The reality is even if Clinton or Sanders won there would not have been single payer under either of them. Healthcare has turned into one of the biggest political hot potatos in the history of the US. The surprise Trump victory, though, turned it into a grenade, pulled the pin and dropped it into congresses hand.
I don't really have any good ideas on how we expedite things myself. It's going to take time and it's likely worst case short term outcomes are the only way to exchange time for long term changes. The current issue is what does Ryan secretly change and can the house pass it? Ultimately they won't get any kind of actual bill turned into law but failure can improve the optics to help unseat republicans. The question is how many Americans will experience worse outcomes before 2018 elections? That will likely only be a small stepping stone but I think healthcare kills the GOP in congress in 2020. Hard to really see out beyond that.

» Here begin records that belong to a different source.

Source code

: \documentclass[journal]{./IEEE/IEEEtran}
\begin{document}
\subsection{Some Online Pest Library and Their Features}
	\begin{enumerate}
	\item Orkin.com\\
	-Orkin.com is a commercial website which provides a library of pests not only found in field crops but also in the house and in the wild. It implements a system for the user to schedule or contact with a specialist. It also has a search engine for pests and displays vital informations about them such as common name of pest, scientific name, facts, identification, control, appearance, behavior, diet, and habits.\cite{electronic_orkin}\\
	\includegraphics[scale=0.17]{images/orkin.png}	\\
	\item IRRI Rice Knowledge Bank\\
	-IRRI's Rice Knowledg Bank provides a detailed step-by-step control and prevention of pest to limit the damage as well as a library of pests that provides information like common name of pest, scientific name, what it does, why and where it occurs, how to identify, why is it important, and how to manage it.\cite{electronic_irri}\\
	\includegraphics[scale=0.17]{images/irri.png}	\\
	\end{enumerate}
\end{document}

But I still believe there is no really backwards with all this so we will ultimately get there. It just might not be pretty.
There are some well versed activists here who can probably provide stronger guidance in terms of how we can best influence real change in congress in the next four plus years. That is going to be the key to how long it takes.
A final thought is the republicans are likely going to be scorched by being stuck with the potato. Healthcare was not and is not some huge idealogy conundrum for republicans. (Except for budget burners). It was simple a means to an end. So once it actually backfires on them it's not like there are going to be a lot of future republican congress people opposing a single payer healthcare, at least not in any way that can not be overcome.
If everything broke absolutely right you might see a serious single payer system on the table and with a chance of passing in 4-5 years. But that is pretty much the best case scenario. Which is pretty depressing.